*Exercise objective*:
Whenever a line of the data below holds the string "sides", copy that line.

*Data in this exercise*:
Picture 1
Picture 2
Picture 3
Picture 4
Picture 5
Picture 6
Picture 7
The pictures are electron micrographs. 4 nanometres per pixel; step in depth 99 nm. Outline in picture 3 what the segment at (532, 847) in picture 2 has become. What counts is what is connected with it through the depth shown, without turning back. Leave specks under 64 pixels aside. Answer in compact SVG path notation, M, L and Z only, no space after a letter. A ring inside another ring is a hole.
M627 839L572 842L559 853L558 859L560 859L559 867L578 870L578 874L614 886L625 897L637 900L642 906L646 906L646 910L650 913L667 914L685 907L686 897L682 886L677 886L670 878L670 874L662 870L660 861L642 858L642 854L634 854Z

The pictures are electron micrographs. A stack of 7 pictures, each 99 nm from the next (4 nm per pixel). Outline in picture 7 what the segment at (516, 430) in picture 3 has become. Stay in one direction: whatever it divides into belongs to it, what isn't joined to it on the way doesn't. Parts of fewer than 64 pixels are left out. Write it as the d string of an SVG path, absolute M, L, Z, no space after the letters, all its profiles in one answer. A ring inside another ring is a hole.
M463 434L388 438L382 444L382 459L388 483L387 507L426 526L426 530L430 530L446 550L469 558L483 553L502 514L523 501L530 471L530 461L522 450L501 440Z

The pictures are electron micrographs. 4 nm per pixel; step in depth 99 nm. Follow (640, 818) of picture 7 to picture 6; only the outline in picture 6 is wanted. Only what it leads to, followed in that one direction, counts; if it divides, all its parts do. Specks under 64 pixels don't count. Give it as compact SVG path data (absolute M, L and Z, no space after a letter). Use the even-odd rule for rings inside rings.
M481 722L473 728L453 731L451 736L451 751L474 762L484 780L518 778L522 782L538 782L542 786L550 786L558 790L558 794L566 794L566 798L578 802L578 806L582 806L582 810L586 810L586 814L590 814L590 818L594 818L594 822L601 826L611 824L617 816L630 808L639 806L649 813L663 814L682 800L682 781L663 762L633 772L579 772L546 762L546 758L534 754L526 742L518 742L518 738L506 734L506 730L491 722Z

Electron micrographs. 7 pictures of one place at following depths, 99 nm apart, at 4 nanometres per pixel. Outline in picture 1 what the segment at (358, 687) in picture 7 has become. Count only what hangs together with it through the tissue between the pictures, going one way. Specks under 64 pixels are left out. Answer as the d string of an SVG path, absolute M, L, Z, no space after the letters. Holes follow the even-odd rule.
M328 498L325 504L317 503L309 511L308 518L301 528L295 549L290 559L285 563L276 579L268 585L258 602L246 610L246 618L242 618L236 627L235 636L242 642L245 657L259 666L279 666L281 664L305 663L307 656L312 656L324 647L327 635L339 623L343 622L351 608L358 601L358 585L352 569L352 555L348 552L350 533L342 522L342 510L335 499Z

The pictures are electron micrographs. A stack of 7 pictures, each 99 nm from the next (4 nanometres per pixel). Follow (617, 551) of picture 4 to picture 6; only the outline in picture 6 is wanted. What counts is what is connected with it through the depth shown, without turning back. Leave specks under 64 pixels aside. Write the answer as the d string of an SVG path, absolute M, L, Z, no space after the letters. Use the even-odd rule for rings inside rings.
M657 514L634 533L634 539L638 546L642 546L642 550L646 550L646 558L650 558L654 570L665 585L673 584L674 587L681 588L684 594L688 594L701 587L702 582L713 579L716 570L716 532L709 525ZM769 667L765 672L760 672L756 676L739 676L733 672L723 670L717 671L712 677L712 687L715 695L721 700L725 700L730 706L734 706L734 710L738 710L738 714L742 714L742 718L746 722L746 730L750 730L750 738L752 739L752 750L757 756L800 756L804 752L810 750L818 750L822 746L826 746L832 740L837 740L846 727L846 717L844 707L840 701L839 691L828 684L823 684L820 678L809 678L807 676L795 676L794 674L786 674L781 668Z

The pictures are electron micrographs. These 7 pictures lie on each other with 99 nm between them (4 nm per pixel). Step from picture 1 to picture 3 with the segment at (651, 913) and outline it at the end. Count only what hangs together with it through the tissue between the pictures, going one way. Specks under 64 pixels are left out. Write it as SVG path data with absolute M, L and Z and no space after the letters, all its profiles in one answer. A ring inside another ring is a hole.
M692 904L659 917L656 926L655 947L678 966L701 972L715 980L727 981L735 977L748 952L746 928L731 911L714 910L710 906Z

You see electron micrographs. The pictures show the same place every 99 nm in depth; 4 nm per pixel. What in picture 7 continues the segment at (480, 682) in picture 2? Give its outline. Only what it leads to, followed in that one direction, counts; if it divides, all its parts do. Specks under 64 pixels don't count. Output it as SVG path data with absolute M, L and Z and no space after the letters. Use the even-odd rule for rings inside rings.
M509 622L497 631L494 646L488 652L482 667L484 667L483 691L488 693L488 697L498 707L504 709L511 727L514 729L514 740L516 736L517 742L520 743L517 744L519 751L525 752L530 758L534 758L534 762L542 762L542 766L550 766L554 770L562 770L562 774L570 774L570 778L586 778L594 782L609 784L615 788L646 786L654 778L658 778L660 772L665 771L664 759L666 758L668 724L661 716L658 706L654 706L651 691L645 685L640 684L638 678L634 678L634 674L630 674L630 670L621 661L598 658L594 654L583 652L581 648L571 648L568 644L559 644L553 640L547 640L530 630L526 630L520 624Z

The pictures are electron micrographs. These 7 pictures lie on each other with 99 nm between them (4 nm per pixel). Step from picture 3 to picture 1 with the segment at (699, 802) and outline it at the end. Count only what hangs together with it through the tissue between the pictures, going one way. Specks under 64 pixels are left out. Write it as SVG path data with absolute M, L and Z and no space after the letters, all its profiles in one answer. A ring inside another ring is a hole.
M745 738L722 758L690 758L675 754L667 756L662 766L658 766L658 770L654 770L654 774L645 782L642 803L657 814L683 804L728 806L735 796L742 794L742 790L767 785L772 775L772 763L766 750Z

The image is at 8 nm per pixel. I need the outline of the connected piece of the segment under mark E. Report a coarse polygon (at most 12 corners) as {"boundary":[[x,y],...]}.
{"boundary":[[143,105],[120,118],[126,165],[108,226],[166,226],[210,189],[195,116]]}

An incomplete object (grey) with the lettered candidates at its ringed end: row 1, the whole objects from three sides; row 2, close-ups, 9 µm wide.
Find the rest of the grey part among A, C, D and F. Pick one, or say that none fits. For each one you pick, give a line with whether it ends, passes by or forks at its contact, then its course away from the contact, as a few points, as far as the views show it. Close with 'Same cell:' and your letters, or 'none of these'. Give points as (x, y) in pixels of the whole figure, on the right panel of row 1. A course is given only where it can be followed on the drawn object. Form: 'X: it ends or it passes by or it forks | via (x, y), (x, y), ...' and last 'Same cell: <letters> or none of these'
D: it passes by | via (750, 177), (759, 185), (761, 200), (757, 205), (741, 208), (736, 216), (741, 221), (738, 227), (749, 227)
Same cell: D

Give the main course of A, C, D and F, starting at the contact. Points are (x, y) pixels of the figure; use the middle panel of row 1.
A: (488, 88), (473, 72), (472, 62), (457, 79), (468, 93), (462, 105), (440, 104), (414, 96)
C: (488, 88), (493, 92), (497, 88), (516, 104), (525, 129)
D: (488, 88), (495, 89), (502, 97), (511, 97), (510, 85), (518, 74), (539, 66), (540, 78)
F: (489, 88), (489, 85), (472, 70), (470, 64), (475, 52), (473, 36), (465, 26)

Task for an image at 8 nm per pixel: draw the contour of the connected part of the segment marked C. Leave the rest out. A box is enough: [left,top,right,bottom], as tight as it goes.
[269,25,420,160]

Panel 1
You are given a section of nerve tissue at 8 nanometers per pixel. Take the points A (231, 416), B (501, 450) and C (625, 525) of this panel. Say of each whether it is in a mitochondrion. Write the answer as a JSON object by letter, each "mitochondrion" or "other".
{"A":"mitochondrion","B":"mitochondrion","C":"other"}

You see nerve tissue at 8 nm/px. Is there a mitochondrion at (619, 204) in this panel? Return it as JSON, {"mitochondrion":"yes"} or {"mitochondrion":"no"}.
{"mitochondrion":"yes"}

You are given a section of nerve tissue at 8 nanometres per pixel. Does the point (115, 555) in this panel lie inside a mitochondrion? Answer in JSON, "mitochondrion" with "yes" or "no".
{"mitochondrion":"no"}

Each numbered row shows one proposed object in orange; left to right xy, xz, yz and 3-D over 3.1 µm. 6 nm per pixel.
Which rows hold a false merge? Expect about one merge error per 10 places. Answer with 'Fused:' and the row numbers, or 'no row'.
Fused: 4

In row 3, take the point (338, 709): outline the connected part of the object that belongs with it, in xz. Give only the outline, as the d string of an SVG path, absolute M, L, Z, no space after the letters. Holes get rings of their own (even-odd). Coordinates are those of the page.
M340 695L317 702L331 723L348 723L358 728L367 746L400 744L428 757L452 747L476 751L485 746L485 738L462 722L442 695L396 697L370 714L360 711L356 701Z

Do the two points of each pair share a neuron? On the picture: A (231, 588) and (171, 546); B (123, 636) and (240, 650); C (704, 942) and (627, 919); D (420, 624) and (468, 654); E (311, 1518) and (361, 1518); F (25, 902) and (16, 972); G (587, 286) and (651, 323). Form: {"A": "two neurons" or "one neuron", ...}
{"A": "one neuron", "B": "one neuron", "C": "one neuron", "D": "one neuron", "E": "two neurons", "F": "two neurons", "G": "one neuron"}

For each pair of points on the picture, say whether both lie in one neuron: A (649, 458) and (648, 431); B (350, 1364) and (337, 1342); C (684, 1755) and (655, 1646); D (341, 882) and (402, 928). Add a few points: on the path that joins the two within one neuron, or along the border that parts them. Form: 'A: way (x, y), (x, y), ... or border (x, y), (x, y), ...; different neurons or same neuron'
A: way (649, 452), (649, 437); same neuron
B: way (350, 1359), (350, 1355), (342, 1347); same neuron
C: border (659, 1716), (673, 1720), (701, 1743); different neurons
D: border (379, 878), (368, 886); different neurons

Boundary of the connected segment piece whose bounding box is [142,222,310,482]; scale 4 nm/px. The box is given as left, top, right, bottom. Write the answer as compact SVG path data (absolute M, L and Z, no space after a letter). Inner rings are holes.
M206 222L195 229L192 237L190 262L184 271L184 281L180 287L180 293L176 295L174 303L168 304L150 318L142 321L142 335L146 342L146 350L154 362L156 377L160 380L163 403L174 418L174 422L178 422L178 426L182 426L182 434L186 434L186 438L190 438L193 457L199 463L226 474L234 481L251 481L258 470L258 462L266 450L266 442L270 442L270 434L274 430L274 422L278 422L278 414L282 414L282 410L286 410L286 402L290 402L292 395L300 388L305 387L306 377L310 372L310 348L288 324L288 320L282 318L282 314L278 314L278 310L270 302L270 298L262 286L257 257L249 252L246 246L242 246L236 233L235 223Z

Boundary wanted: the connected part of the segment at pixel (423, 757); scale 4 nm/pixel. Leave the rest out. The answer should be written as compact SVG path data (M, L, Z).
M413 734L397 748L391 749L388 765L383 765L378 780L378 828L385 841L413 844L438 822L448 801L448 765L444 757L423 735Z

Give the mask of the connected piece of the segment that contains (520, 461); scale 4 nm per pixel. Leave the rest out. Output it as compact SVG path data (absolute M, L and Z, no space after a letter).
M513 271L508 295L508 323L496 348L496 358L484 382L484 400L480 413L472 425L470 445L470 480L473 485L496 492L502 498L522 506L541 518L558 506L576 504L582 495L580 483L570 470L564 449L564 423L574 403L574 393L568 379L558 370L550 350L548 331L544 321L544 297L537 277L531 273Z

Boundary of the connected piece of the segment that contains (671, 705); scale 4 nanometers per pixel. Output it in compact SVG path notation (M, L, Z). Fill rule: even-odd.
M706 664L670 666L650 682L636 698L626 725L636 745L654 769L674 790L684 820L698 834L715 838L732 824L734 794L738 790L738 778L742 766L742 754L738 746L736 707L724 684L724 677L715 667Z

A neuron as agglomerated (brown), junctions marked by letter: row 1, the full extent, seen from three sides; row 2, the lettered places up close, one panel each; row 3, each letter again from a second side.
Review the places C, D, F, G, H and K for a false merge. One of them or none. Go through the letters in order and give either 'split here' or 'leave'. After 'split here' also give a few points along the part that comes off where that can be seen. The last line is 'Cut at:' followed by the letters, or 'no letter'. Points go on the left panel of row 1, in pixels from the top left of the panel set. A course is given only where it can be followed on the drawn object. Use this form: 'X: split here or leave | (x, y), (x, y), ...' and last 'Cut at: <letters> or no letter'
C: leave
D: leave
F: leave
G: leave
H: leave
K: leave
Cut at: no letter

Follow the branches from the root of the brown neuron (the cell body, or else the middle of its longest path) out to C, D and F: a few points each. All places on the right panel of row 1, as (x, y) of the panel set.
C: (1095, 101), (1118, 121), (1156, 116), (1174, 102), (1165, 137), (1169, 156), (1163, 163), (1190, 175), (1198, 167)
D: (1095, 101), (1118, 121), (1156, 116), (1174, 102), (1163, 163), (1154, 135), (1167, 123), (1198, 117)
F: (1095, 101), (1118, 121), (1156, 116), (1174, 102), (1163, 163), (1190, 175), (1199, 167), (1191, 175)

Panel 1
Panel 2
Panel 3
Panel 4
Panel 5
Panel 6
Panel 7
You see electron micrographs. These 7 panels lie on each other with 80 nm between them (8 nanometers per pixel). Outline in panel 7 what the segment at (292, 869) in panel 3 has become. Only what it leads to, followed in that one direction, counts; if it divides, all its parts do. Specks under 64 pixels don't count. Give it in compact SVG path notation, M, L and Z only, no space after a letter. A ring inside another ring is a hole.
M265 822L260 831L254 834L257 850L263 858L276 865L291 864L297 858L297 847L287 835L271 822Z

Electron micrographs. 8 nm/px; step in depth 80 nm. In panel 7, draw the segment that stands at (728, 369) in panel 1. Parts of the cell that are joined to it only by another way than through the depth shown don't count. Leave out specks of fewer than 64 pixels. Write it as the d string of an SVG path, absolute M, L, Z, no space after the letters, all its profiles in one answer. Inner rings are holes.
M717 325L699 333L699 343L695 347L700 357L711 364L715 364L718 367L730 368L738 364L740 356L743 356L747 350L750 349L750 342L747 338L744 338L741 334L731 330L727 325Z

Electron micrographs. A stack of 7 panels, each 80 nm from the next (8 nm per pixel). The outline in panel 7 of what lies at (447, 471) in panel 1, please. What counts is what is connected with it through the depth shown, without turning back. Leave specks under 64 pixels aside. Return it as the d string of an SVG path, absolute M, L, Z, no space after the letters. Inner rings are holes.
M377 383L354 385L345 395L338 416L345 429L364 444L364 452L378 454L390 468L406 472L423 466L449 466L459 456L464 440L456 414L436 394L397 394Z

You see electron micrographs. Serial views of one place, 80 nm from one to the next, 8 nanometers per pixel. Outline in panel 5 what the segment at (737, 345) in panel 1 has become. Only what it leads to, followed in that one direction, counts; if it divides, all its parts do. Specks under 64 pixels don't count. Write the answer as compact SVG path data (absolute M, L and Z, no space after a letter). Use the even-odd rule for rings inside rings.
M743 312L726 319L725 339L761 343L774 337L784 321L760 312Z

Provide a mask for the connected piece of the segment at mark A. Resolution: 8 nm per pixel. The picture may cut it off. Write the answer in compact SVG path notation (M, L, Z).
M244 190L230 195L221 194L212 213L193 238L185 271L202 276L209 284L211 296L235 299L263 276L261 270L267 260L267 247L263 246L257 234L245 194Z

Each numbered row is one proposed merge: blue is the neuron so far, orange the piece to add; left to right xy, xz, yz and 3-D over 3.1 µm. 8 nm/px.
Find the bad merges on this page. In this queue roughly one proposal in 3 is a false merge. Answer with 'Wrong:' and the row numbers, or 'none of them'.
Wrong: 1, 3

*Response for this exercise*:
An incomplete object (grey) with the lettered candidates at its ringed end: row 1, the whole objects from three sides; row 2, close-ups, 9 µm wide.
A neuron as agglomerated (brown), junctions marked by letter: row 1, the full extent, seen from three sides; row 2, the lettered places up close, one panel each; row 3, each letter again from a second side.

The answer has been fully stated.